We are bombarded daily by the breadth and speed of modern media. Our filters numbed by wave after wave of violence, racism, and tax evasion. By celebrities, football, and an endless library of entertainment, updated hourly, for our personal pleasures. Finding our voice through all this information is no doubt a daunting task. Slowly though, our generation seems to be coming together.
Racial tensions in America have rekindled our yearning for an end to discrimination. Some of our young idols have become powerful voices, speaking out for sexual equality. Together we are marching, pressuring our leaders to take responsibility for the future, to affect meaningful change. And all the time we are connected through that beautiful World Wide Web. No generation before us has been so connected, so able to stand together devoid of geographical boundaries.
The extent of our success in tackling climate change will define us. No matter the efforts we employ to end poverty or discrimination, if we do not find a way to successfully avert climate breakdown, our other achievements will be marred by failure.

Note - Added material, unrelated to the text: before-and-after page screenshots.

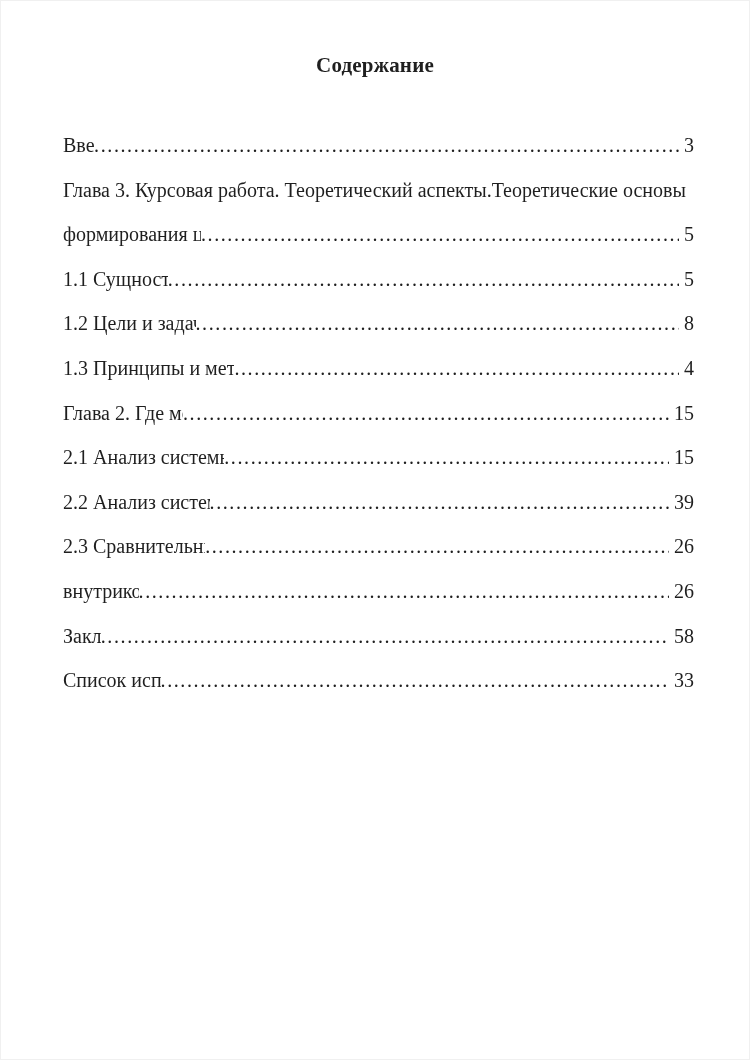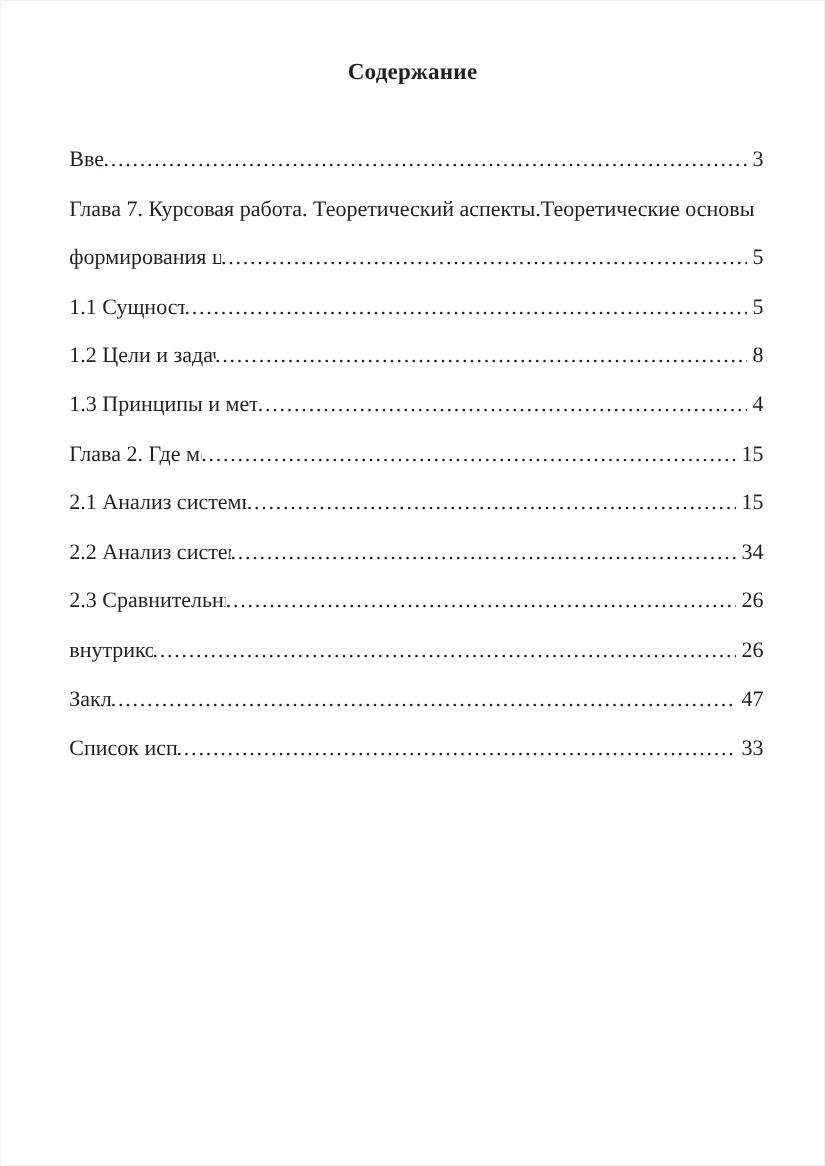--- a/index.html
+++ b/index.html
@@ -62,21 +62,21 @@
 
   <div class="toc">
 
     <div class="toc-row">
       <span class="toc-text">Введение </span>
       <span class="toc-dots">....................................................................................................................................................................................................................................................</span>
       <span class="toc-page">3</span>
     </div>
 
     <div class="toc-row">
-      <span class="toc-text">Глава 7. Курсовая работа. Теоретический аспекты.Теоретические основы</span>
+      <span class="toc-text">Глава 3. Курсовая работа. Теоретический аспекты.Теоретические основы</span>
     </div>
 
     <div class="toc-row">
       <span class="toc-text">формирования целей системы управления персоналом</span>
       <span class="toc-dots">....................................................................................................................................................................................................................................................</span>
       <span class="toc-page">5</span>
     </div>
 
     <div class="toc-row">
       <span class="toc-text">1.1 Сущность управления персоналом </span>
@@ -104,39 +104,39 @@
 
     <div class="toc-row">
       <span class="toc-text">2.1 Анализ системы управления персоналом в компании «Евросеть»</span>
       <span class="toc-dots">....................................................................................................................................................................................................................................................</span>
       <span class="toc-page">15</span>
     </div>
 
     <div class="toc-row">
       <span class="toc-text">2.2 Анализ системы управления персоналом в компании "Б"</span>
       <span class="toc-dots">....................................................................................................................................................................................................................................................</span>
-      <span class="toc-page">34</span>
+      <span class="toc-page">39</span>
     </div>
 
     <div class="toc-row">
       <span class="toc-text">2.3 Сравнительный анализ эффективности использования</span>
       <span class="toc-dots">....................................................................................................................................................................................................................................................</span>
       <span class="toc-page">26</span>
     </div>
 
     <div class="toc-row">
       <span class="toc-text">внутрикорпоративного PR </span>
       <span class="toc-dots">....................................................................................................................................................................................................................................................</span>
       <span class="toc-page">26</span>
     </div>
 
     <div class="toc-row">
       <span class="toc-text">Заключение </span>
       <span class="toc-dots">....................................................................................................................................................................................................................................................</span>
-      <span class="toc-page">47</span>
+      <span class="toc-page">58</span>
     </div>
 
     <div class="toc-row">
       <span class="toc-text">Список использованной литературы</span>
       <span class="toc-dots">....................................................................................................................................................................................................................................................</span>
       <span class="toc-page">33</span>
     </div>
 
   </div>
 </div>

We have had our mouths glued to fossil fuel taps, drunk with wealth and comfort, our bar tab of environmental and human devastation gaining lengths.
So, when Alan Rusbridger recently explained why The Guardian is running a special monthly program on climate change and the environment I once again felt that shiver of hopefulness, the excitement of the prospect of change. This is truly “the biggest story in the world”. So my eyes are glued to the newspaper again, excited by what I am reading, excited by where this could lead us.
The problem with reporting climate change is that it is not news. No matter the evidence, we know what is happening, we are aware of what needs to change, and yet we have so far been unable to do so. So how do we read something that isn’t news? How do we write about climate change so that all who read our article are astounded, so that the way in which we present such common content remains extraordinary? We just continue writing. We continue enabling that connection between people, continue breaking down the boundaries of nations, states and cities, we continue giving people a platform to discuss and to support each other, to stand together with the common goal of change.
The views expressed in this article are those of the author and do not necessarily represent the views of Development in Action.